Bei ausgeprägten Störungen empfiehlt sich eine Behandlung mittels therapeutischer Gespräche und Medikamenten. In der Langzeittherapie sind Antidepressiva die erste Wahl. Bei akuter Angst kommen vorübergehend sogenannte Benzodiazepine zum Einsatz. Diese wirken schnell angstlösend und beruhigend, beeinträchtigen aber die Aufmerksamkeit. Benzodiazepine sollten nur über kurze Zeit und unter Aufsicht eines Arztes eingenommen werden, da bei längerer Einnahme ein Abhängigkeitsrisiko besteht.
- Denken Sie immer daran: Die Angstgefühle und die dabei auftretenden körperlichen Symptome sind zwar sehr unangenehm, aber weder schädlich noch in irgendeiner Weise gefährlich - nichts Schlimmes wird geschehen.
- Steigern Sie sich nicht selbst in noch grössere Ängste hinein, sondern konzentrieren Sie sich darauf, was um Sie herum und mit Ihrem Körper wirklich geschieht.

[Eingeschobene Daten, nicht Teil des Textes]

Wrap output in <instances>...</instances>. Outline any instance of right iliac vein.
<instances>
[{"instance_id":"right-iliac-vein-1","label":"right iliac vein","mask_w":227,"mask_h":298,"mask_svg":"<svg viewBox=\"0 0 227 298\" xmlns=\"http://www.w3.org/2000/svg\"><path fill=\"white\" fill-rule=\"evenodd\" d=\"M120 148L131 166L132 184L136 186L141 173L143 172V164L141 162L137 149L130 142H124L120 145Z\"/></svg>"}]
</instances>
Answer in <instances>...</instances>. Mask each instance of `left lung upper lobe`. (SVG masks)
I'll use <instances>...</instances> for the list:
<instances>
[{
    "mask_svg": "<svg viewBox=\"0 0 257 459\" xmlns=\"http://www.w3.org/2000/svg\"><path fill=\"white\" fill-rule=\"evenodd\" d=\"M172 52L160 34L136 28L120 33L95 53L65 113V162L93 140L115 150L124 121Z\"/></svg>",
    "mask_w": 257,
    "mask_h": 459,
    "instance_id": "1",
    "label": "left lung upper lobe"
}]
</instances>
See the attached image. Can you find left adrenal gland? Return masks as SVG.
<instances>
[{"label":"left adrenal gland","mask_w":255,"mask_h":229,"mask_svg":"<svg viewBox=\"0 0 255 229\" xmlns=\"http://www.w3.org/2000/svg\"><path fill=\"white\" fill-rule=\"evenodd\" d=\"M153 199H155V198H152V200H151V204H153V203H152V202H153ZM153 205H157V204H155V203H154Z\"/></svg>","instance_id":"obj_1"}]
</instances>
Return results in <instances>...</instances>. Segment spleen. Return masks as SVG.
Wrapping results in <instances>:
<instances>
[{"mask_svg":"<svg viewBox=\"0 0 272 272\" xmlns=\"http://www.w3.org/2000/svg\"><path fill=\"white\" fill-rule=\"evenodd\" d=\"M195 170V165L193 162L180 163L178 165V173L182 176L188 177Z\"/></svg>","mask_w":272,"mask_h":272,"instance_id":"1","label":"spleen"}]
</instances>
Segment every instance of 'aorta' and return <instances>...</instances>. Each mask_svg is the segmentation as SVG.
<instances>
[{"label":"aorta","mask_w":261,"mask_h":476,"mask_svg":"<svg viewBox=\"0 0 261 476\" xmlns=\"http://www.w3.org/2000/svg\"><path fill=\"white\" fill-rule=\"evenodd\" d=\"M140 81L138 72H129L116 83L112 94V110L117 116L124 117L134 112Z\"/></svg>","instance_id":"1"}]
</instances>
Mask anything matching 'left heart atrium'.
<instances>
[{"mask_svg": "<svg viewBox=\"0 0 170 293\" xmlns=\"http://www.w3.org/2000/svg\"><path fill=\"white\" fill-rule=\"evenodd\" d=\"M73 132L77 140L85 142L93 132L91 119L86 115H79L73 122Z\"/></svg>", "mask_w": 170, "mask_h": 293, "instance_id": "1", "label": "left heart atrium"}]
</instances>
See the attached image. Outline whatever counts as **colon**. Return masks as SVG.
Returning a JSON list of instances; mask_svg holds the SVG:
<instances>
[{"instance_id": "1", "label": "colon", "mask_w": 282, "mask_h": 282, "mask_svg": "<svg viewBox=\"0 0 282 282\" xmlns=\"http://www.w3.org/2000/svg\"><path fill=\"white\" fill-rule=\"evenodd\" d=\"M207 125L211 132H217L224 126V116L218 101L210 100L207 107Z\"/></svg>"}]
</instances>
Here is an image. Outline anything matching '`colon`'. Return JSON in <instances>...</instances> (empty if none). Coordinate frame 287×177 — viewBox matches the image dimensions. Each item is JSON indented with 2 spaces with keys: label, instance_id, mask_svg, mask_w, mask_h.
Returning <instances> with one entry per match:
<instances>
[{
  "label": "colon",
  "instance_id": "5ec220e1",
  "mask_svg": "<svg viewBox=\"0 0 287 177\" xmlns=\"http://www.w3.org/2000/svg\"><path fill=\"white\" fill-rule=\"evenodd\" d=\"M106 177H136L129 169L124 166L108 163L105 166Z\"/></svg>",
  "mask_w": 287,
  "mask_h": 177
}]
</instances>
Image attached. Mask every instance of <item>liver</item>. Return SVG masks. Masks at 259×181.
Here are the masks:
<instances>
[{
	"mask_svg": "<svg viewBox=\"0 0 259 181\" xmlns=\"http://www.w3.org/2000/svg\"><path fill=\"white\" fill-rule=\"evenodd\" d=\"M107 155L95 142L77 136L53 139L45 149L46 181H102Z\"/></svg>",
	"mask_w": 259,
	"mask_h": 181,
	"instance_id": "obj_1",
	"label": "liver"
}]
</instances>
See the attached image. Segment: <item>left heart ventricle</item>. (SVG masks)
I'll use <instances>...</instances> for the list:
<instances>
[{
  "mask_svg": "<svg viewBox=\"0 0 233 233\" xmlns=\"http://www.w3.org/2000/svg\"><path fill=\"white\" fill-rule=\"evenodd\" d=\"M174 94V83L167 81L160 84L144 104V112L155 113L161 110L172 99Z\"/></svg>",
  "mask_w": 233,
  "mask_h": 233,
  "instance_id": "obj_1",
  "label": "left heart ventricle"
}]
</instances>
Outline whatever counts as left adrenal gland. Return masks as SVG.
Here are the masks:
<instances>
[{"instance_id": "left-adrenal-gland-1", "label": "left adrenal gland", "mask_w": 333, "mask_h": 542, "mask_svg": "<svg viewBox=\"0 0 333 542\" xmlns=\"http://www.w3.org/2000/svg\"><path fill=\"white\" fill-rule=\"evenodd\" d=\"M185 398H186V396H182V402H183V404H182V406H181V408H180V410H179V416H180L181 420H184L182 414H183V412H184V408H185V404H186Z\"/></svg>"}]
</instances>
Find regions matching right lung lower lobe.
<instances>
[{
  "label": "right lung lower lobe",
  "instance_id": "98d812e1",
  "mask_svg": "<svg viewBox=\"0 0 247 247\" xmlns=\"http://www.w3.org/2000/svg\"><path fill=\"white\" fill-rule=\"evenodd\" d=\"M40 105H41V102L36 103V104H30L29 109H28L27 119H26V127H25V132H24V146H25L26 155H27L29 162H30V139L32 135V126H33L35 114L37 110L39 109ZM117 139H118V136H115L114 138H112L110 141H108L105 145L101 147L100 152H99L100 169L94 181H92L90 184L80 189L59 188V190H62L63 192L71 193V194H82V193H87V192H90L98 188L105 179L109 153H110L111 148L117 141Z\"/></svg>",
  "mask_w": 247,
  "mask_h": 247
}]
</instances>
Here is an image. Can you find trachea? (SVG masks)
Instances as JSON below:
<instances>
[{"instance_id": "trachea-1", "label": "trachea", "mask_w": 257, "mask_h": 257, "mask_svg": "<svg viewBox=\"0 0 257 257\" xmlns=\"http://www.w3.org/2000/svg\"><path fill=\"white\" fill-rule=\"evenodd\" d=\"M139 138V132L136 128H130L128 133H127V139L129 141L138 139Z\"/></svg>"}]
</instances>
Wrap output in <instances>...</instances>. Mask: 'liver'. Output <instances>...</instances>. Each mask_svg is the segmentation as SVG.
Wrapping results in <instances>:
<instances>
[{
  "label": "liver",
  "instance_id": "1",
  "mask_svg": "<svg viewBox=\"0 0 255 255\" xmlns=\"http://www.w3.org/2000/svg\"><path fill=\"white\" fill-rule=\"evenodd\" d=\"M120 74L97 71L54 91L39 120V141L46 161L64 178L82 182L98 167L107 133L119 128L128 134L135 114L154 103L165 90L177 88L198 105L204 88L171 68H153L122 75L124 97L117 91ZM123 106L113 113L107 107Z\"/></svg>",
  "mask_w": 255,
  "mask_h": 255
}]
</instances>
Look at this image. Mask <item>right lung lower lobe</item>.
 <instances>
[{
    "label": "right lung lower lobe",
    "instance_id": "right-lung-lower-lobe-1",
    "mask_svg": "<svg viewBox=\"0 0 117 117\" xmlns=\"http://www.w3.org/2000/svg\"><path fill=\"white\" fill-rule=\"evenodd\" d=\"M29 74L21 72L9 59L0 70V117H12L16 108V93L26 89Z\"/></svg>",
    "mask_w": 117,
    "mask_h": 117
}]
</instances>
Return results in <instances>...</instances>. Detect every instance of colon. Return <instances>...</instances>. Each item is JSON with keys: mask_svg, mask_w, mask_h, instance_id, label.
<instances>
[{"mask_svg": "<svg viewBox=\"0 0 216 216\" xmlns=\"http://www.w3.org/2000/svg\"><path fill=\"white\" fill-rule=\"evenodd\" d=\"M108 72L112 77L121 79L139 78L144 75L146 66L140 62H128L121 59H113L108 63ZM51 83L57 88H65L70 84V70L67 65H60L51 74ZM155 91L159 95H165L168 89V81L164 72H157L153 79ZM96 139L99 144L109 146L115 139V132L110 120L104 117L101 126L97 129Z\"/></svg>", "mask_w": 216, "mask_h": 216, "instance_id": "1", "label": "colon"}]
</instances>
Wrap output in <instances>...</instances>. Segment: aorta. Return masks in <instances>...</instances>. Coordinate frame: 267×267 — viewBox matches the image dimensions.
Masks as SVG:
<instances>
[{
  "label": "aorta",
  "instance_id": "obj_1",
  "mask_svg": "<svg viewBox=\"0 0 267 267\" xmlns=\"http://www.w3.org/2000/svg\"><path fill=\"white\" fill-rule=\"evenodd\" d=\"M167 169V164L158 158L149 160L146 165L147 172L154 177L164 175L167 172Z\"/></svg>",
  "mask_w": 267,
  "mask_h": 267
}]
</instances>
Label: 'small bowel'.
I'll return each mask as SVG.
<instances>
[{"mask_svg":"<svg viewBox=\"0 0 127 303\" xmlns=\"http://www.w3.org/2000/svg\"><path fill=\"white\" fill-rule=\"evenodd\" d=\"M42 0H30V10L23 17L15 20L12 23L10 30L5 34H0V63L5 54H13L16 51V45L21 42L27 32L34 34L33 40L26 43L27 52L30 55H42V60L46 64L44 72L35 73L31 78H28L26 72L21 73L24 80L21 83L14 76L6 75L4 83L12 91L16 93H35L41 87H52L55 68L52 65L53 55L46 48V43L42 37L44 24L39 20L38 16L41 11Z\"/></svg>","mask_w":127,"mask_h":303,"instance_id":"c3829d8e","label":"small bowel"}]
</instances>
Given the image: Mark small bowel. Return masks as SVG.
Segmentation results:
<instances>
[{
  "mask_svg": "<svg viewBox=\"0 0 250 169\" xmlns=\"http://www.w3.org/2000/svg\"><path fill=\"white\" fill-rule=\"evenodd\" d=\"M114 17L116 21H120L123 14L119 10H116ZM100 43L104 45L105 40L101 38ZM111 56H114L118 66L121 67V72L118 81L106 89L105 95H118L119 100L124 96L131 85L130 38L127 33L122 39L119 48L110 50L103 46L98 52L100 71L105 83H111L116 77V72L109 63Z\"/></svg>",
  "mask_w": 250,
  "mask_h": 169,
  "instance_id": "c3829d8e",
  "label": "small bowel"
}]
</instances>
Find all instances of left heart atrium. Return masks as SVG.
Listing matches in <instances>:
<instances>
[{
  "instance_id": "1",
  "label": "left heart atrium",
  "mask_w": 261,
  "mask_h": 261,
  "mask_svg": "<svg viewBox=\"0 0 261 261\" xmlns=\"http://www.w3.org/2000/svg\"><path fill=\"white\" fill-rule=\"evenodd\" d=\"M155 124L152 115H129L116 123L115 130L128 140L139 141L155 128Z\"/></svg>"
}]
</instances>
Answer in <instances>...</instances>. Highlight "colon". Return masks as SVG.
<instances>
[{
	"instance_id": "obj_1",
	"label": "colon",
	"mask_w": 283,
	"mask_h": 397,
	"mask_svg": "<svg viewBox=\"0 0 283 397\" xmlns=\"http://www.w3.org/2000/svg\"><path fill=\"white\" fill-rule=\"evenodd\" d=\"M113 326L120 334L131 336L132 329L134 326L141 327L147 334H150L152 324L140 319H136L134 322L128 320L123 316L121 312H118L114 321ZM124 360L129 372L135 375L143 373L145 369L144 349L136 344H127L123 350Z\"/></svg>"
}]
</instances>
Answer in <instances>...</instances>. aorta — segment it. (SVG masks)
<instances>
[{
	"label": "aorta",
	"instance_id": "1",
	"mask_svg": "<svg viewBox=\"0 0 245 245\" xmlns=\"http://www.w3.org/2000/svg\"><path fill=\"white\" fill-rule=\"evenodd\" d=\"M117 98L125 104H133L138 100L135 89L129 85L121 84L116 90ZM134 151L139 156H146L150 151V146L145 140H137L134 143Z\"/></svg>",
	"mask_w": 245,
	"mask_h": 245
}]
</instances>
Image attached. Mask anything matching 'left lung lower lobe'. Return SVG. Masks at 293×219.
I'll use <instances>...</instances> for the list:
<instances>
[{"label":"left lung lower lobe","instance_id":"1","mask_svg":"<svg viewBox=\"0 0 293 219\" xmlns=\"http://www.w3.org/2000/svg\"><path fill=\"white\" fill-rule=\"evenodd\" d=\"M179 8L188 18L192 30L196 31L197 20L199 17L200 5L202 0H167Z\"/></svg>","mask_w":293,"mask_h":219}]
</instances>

Versuchen Sie, Gedanken wie «Was wird geschehen?» und «Wohin kann das führen?» möglichst zu vermeiden.
- Warten Sie ab. Geben Sie der Angst Zeit, vorüberzugehen. Beobachten Sie, wie die Angst von selbst wieder abnimmt. Laufen Sie nicht davon, sondern akzeptieren Sie die Angst.
- Halten Sie sich Ihre Fortschritte vor Augen. Denken Sie daran, wie zufrieden Sie sein werden, wenn Sie die Angst dieses Mal aushalten.
- Wenn Sie sich besser fühlen, schauen Sie sich um und planen ruhig und gelassen den nächsten Schritt.
Quelle: Wittchen, «Panik-Ratgeber», Karger, 1997
Wer zu einer Abschlussprüfung antreten muss, tut gut daran, die folgenden Tipps zu beachten:
- Die schönen Seiten des Lebens nicht vergessen: Auch die Freizeitaktivitäten gehören in die Planung. Und eine Belohnung, wenn ein Lernziel erreicht ist.
- Kurz und konzentriert lernen: lieber dreimal in der Woche eine halbe Stunde arbeiten (mit einer kurzen Lernpause) als einmal drei Stunden absitzen.
- Wiederholen ist der Schlüssel zum Erfolg: den gelernten Stoff nach zehn Minuten repetieren, nach 24 Stunden nochmals und nach einer Woche erneut. Das geht noch immer am besten mit Karteikarten, die man auch in der Hosentasche überallhin mitnehmen kann.
- Abwechslung macht das Lernen spannend: eine halbe Stunde lang Englisch lernen und dann nach einer Pause eine halbe Stunde Branchenkunde. Nie ähnlichen Lernstoff mischen, das kann verwirren.
- Chaos auf dem Tisch bedeutet Chaos im Kopf: zum Lernen einen Arbeitsplatz einrichten und darauf achten, dass er aufgeräumt ist. Alles, was man nicht zum Lernen braucht, gehört vorübergehend an einen anderen Ort.
- Gähnen hilft: entspannen, bevor man mit dem Lernen beginnt oder wenn man mal nicht weiterkommt. Kräftiges Gähnen, tiefes und langsames Atmen sowie bewusste Muskelanspannung und -entspannung helfen dabei, die Gedanken zu ordnen.
- Mit anderen lernen: Gegenseitiges Abfragen ist eine gute Art, um sein Wissen zu testen. Was man erklären kann, das sitzt.
- Locker bleiben: Am Abend vor der Prüfung nicht mehr büffeln. Kontrollieren, ob alle Unterlagen und Utensilien bereit sind, und dann rechtzeitig schlafen gehen. Besser zwei Wecker als nur einen stellen, denn wer zur Prüfung hetzen muss, wird eher nervös.
- Mit kühlem Köpfchen an die Aufgaben gehen: Prüfungsfragen genau und ruhig durchlesen. Zuerst die einfachen Aufgaben lösen. Sollte Nervosität aufkommen, ruhig durchatmen.
Wer Mühe hat mit Planung und Organisation oder unter starker Prüfungsangst leidet, kann das Lernen in Kursen lernen. Branchenverbände und kantonale Lehrlingsstellen offerieren LAP-Vorbereitungskurse.